## Prompt:
Could you retype the records below exactly as they appear, skipping any pictures?

## Extracted data:
#####

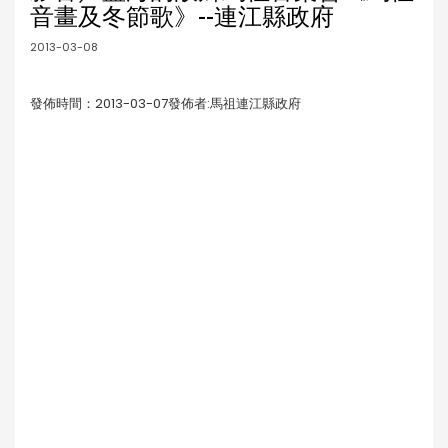
音畫及冬節歌》--連江縣政府
2013-03-08
發佈時間：2013-03-07發佈者:馬祖連江縣政府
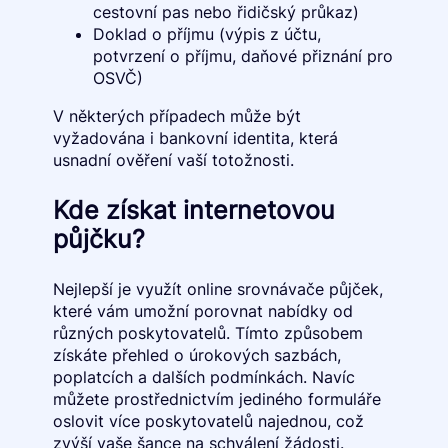
cestovní pas nebo řidičský průkaz)
Doklad o příjmu (výpis z účtu,
potvrzení o příjmu, daňové přiznání pro
OSVČ)
V některých případech může být
vyžadována i bankovní identita, která
usnadní ověření vaší totožnosti.
Kde získat internetovou
půjčku?
Nejlepší je využít online srovnávače půjček,
které vám umožní porovnat nabídky od
různých poskytovatelů. Tímto způsobem
získáte přehled o úrokových sazbách,
poplatcích a dalších podmínkách. Navíc
můžete prostřednictvím jediného formuláře
oslovit více poskytovatelů najednou, což
zvýší vaše šance na schválení žádosti.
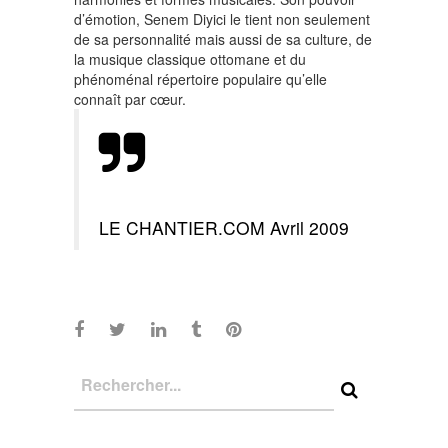
d’émotion, Senem Diyici le tient non seulement
de sa personnalité mais aussi de sa culture, de
la musique classique ottomane et du
phénoménal répertoire populaire qu’elle
connaît par cœur.
LE CHANTIER.COM Avril 2009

#####

## Exercise answer:
音畫及冬節歌》--連江縣政府
2013-03-08
發佈時間：2013-03-07發佈者:馬祖連江縣政府
cestovní pas nebo řidičský průkaz)
Doklad o příjmu (výpis z účtu,
potvrzení o příjmu, daňové přiznání pro
OSVČ)
V některých případech může být
vyžadována i bankovní identita, která
usnadní ověření vaší totožnosti.
Kde získat internetovou
půjčku?
Nejlepší je využít online srovnávače půjček,
které vám umožní porovnat nabídky od
různých poskytovatelů. Tímto způsobem
získáte přehled o úrokových sazbách,
poplatcích a dalších podmínkách. Navíc
můžete prostřednictvím jediného formuláře
oslovit více poskytovatelů najednou, což
zvýší vaše šance na schválení žádosti.
d’émotion, Senem Diyici le tient non seulement
de sa personnalité mais aussi de sa culture, de
la musique classique ottomane et du
phénoménal répertoire populaire qu’elle
connaît par cœur.
LE CHANTIER.COM Avril 2009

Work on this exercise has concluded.